Кристина отодвинула чашку с блюдцем, задумчиво перевернула чашку.
– Да.
– Но не встанешь.
– Нет.
– Почему нет?
– Давай поговорим о чем-нибудь еще, – предложила Кристина. – Куда ты полетишь в следующий раз? В Кению? Бонн? Токио?
– Почему нет?
– Потому что я устала от таких, как ты, – отчеканила Кристина. – Я устала от корреспондентов, пилотов, перспективных чиновников. Устала от всех этих талантливых молодых людей, которые постоянно куда-то улетают, чтобы сообщить целому миру о революции, заключить перемирие или умереть на войне. Я устала от аэропортов, устала провожать людей. Устала от того, что мне не разрешено плакать до взлета самолета, от необходимости всегда и всюду приходить вовремя. Устала отвечать на телефонные звонки. Устала от избалованной, всезнающей международной тусовки. Устала обедать с людьми, которых когда-то любила, а теперь должна вежливо болтать с их приятелями. Устала от того, что меня передают из рук в руки. Устала любить людей больше, чем они любят меня. Я ответила на твой вопрос?
– Более или менее. – Беддоуз удивлялся, что сидящие за другими столиками не обращали на них ни малейшего внимания.

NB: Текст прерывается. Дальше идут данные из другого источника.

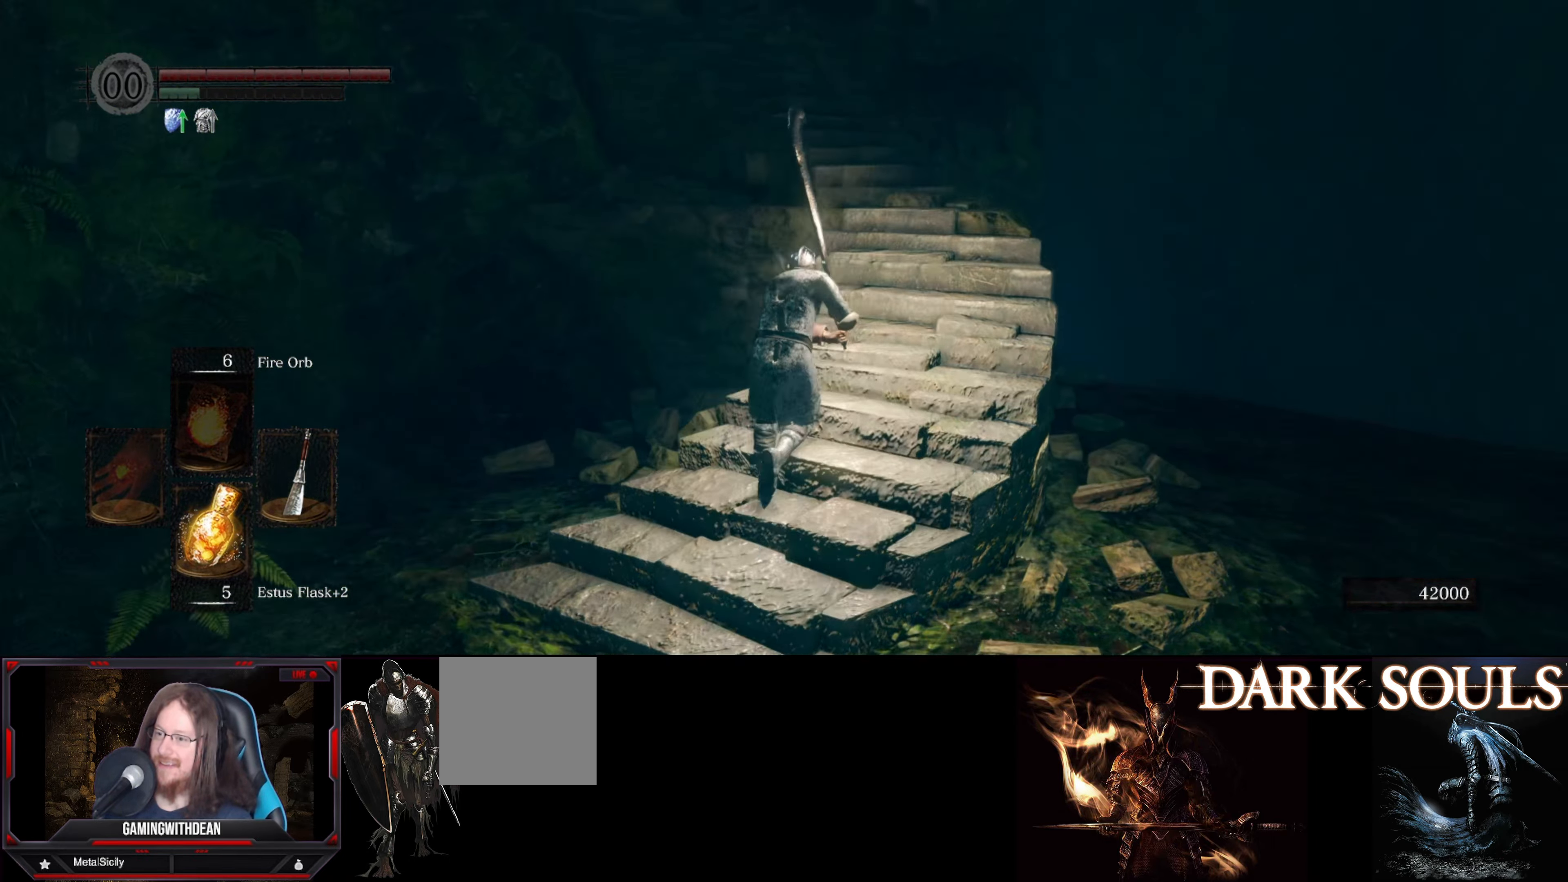
{"buttons": ["B"], "left_stick": "up", "right_stick": "center", "events": []}
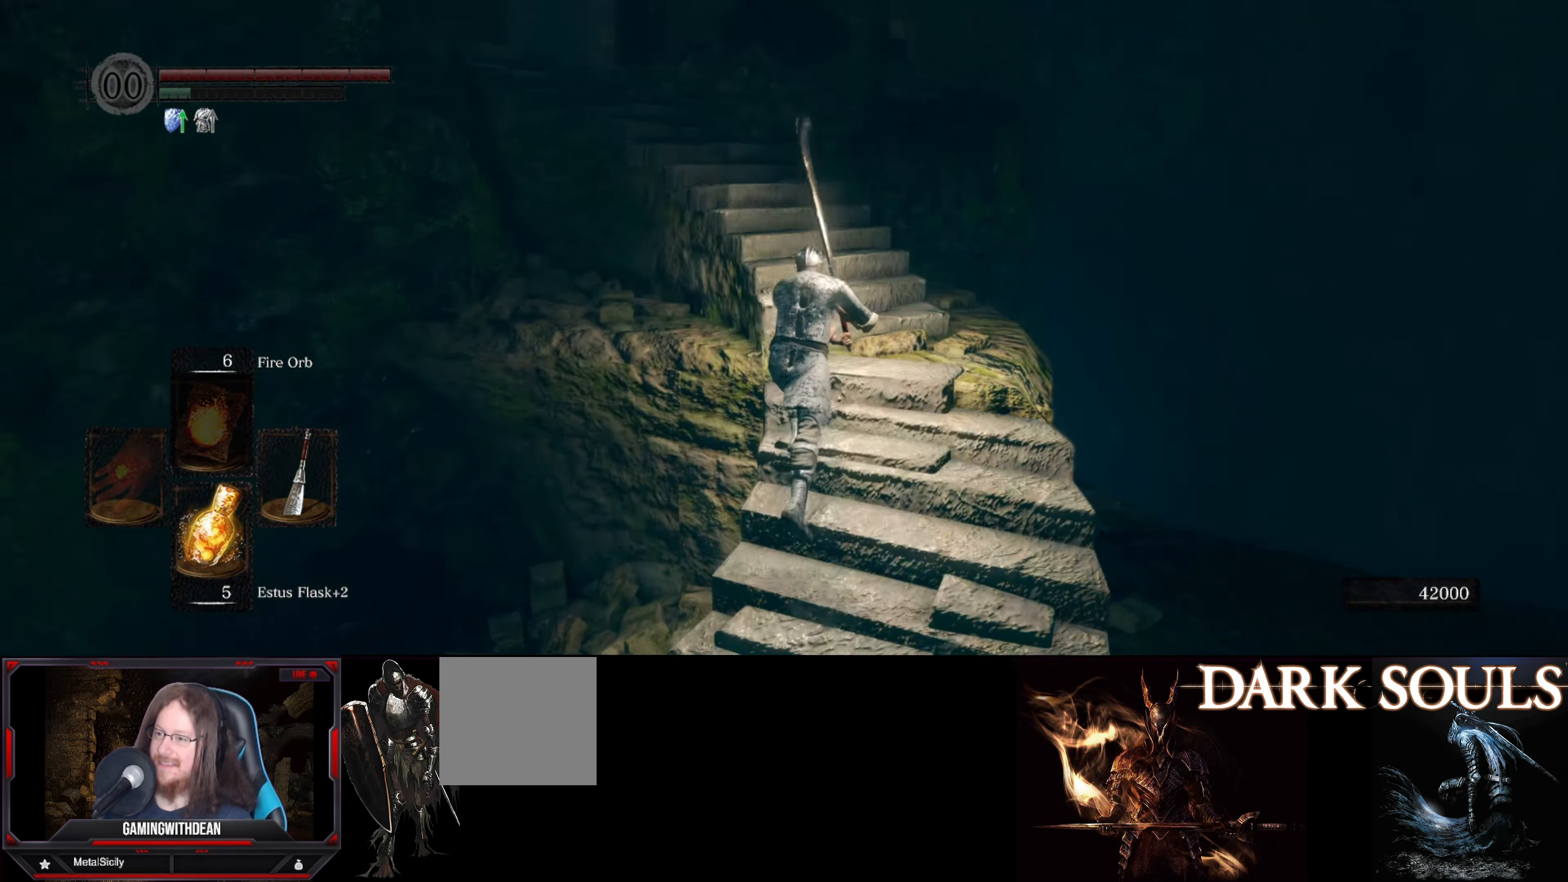
{"buttons": ["B"], "left_stick": "up", "right_stick": "left", "events": [[50, "right_stick", "left"]]}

– Когда ты улетел в Египет, я приняла решение, – ровным голосом продолжила Кристина. – Постояла у сетки ограждения, глядя, как заправляют громадные самолеты, вытерла слезы и решила: в следующий раз улечу я, а кто-то другой будет стоять с разбитым сердцем.
– И ты его нашла.
– Я его нашла, – подтвердила Кристина. – Но я не собираюсь разбивать ему сердце.
Беддоуз взял ее руки в свои. Она не отреагировала.
– Крис…
Она смотрела в окно. Миленькая, юная, спокойная.
Ему вдруг вспомнилась их первая встреча, вспомнились другие красивые девушки, которых он знал, вспомнилось, как она выглядела рядом с ним в постели номера маленького отеля всего три месяца назад, под лучами утреннего осеннего солнца, льющимися в окно, из которого открывался прекрасный вид на отроги Альп и далекое море. Держа в руках такие знакомые девичьи пальчики, он думал о том, что все переменится, если ему удастся заставить ее повернуть голову.
– Крис…
Но она не повернула головы.
– Напиши мне в Сиэтл, – сказала она, глядя в окно, на котором оседали капельки влаги и в котором отражались люстры кафе и уличные фонари.
Беддоуз отпустил ее руки. Кристина положила их на стол. На ногтях чуть поблескивал бледный лак. Беддоуз встал.
– Я лучше пойду. – Слова давались ему с трудом, все звуки эхом отдавались в висках. «Господи, – думал он, – я старею, скоро я буду плакать в ресторанах». – Я не хочу ждать чек. Скажи своему приятелю, что я не смогу пообедать с вами и прошу прощения за то, что оставил ему чек.